▸ **Your objective**
Using the material below, count the lines that contain the word "down" and report the number only.

**********

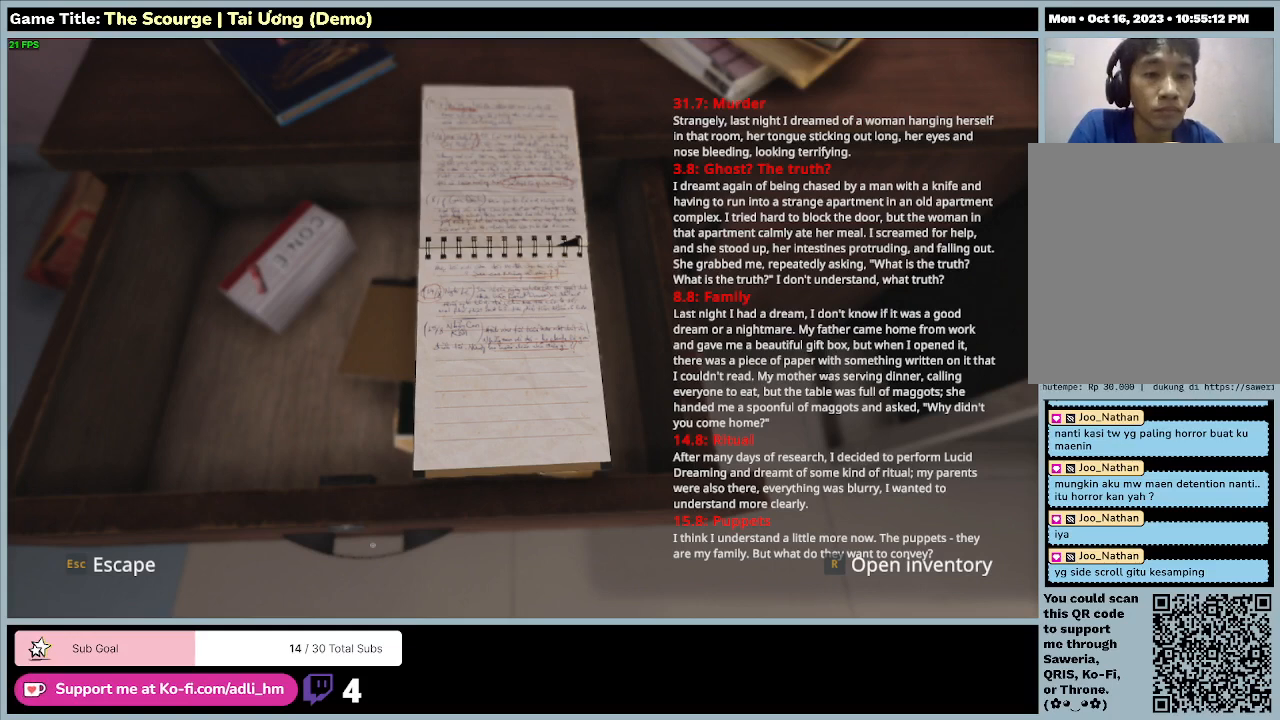
{"keys": [], "events": [[367, "r", "up"]]}
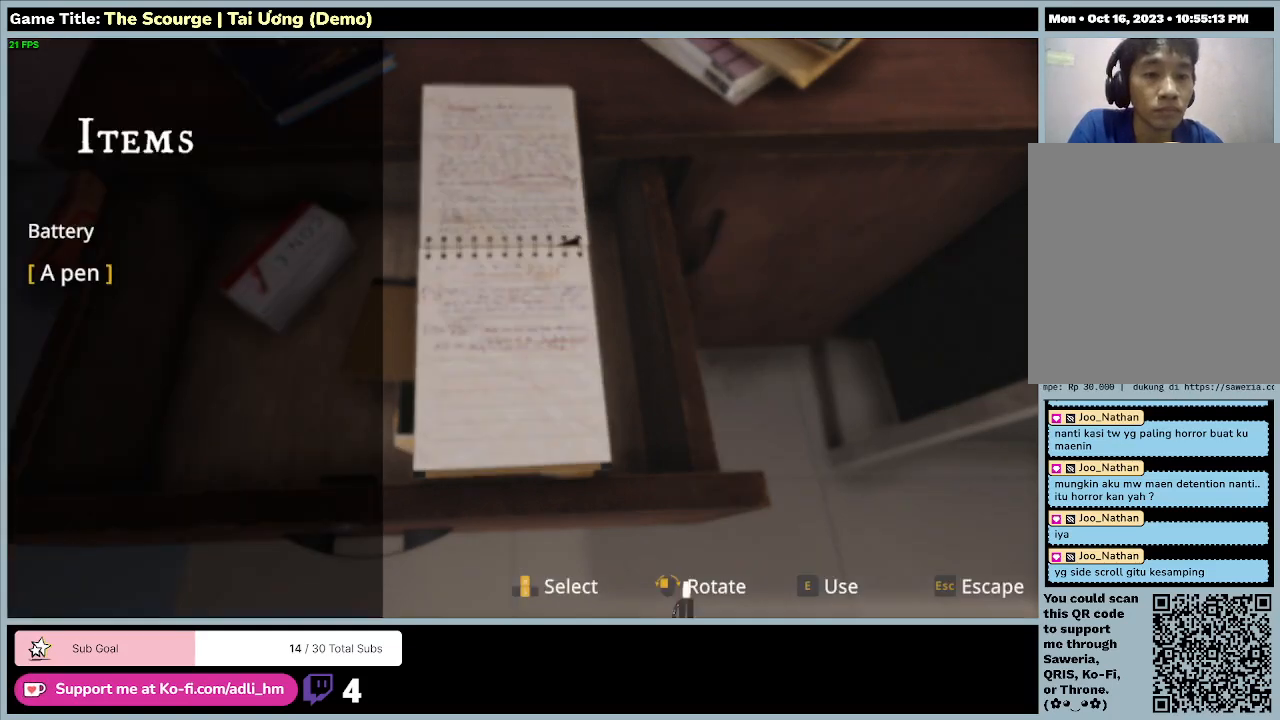
{"keys": [], "events": []}
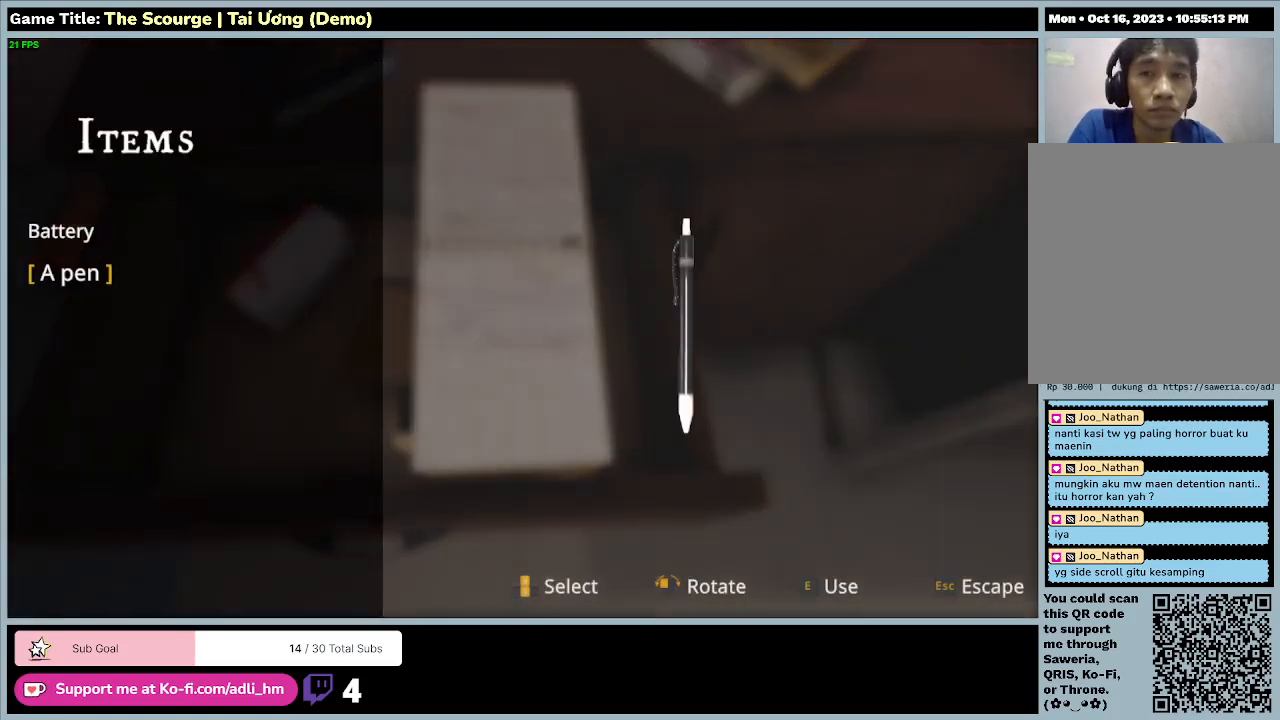
{"keys": [], "events": []}
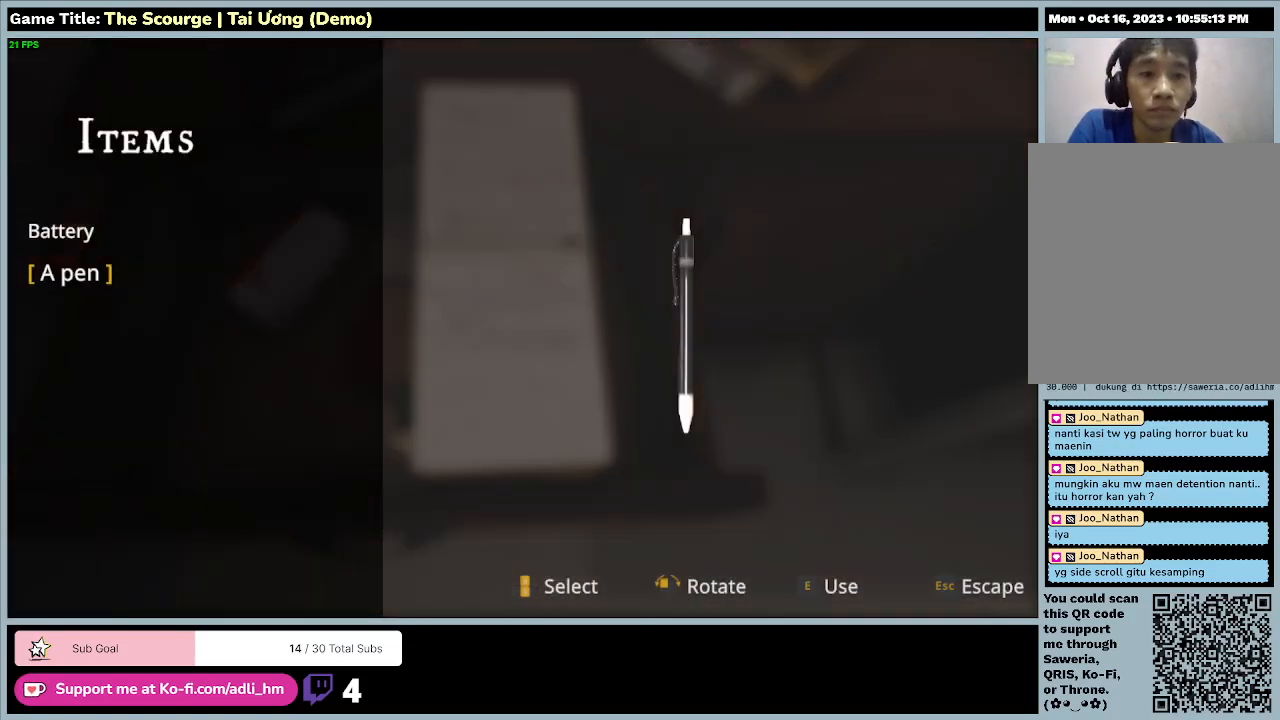
{"keys": [], "events": []}
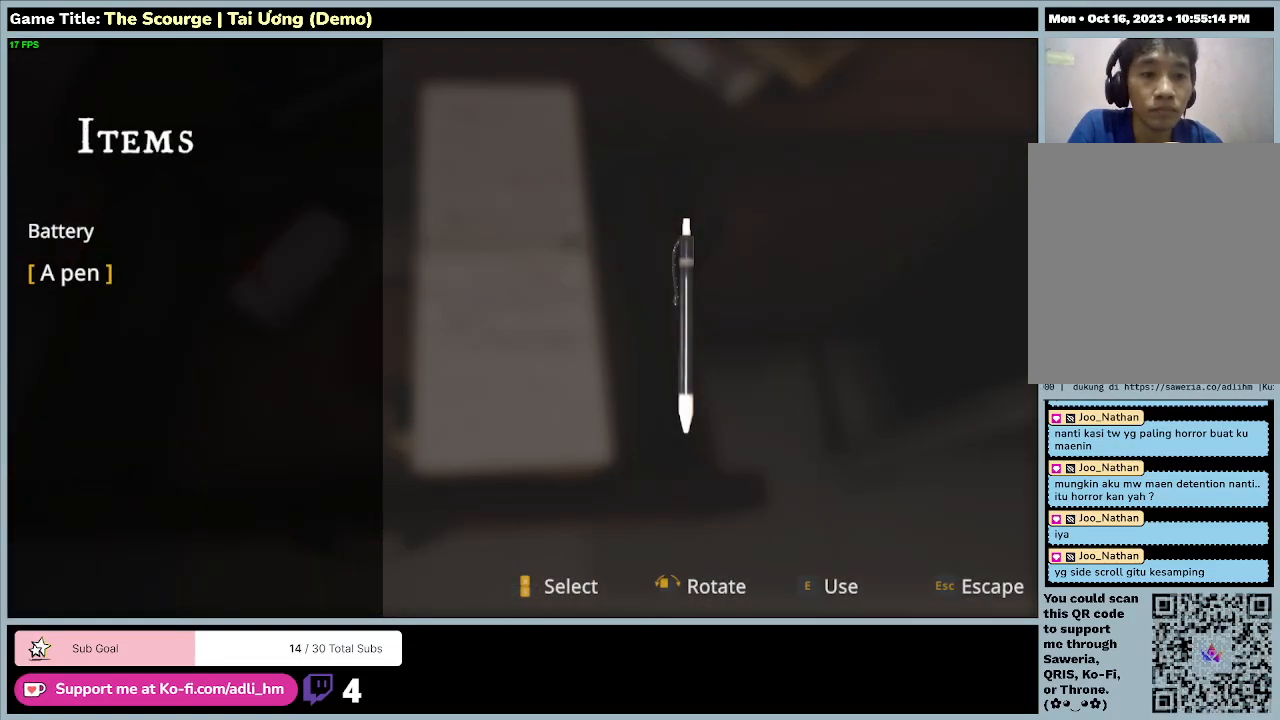
{"keys": ["r"], "events": [[200, "r", "down"]]}
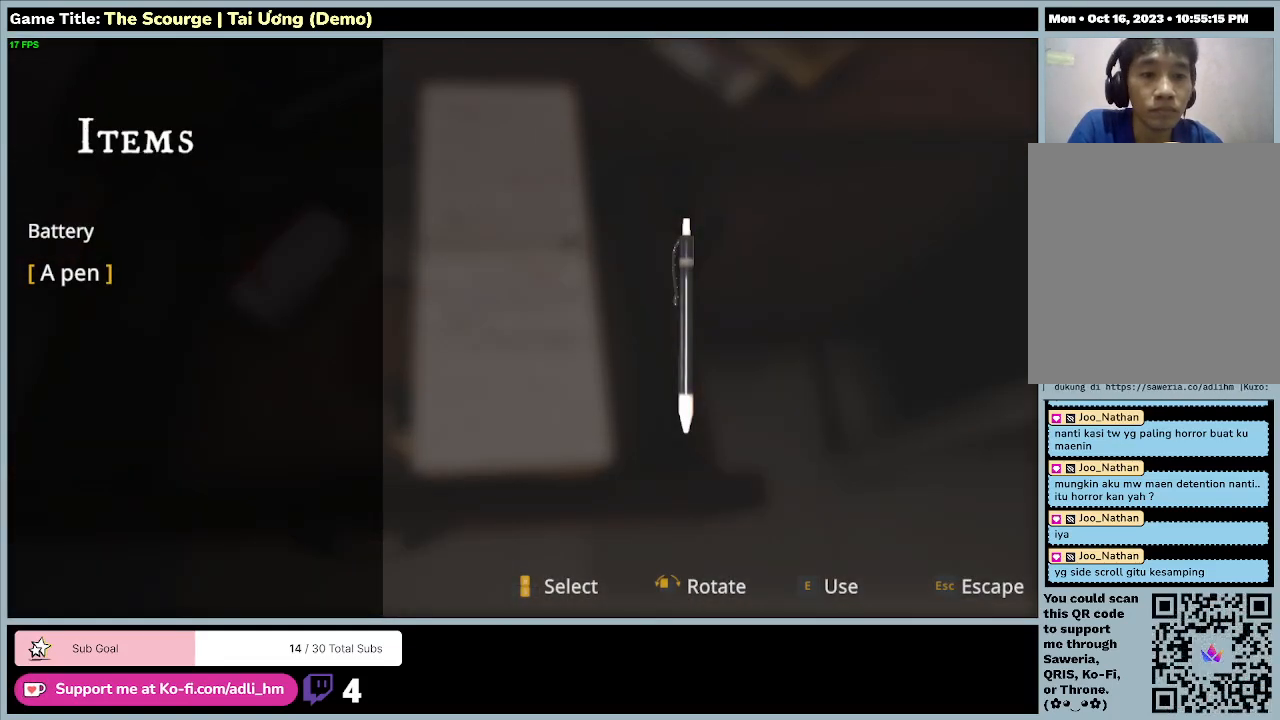
{"keys": [], "events": [[133, "r", "up"]]}
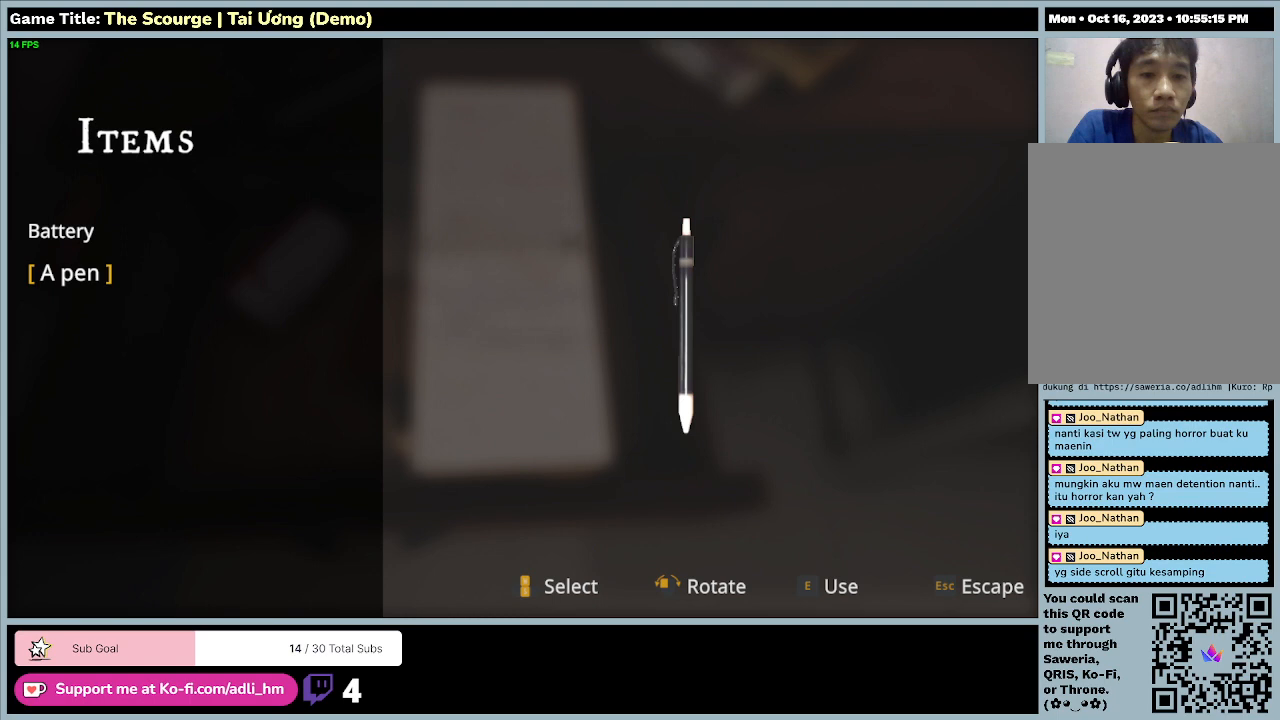
{"keys": ["escape"], "events": [[300, "escape", "down"]]}
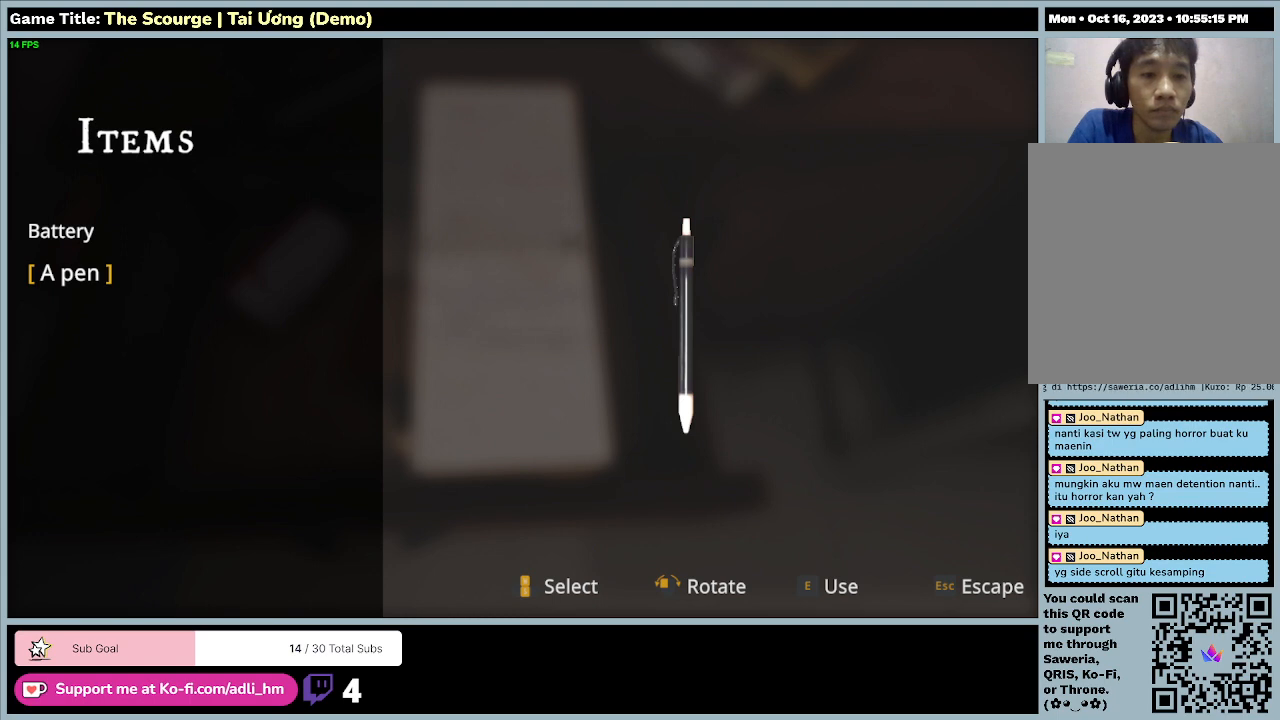
{"keys": [], "events": [[400, "escape", "up"]]}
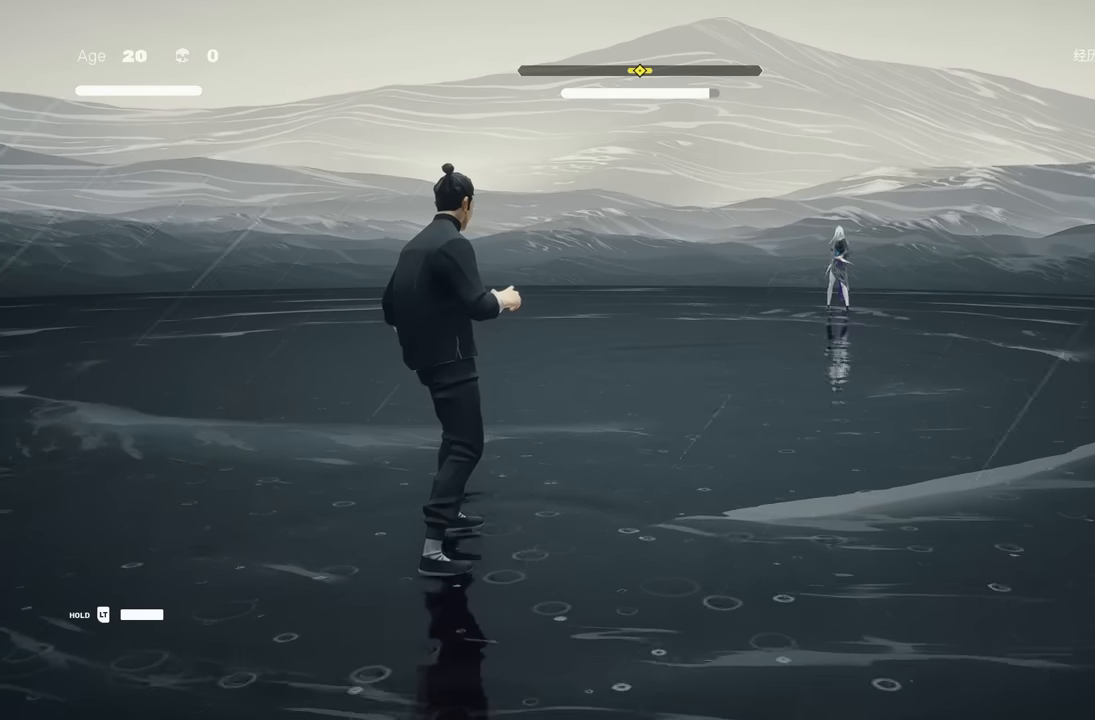
Gameplay with a controller (Xbox layout); each line is a JSON object with the inputs held at the frame after it. "events" lists button and stick changes between this image and that frame as [ms after this image, input, new state], when the widget could be followed in between. Not read: L2.
{"buttons": [], "left_stick": "center", "right_stick": "center", "events": []}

**********

▸ **Reply**
2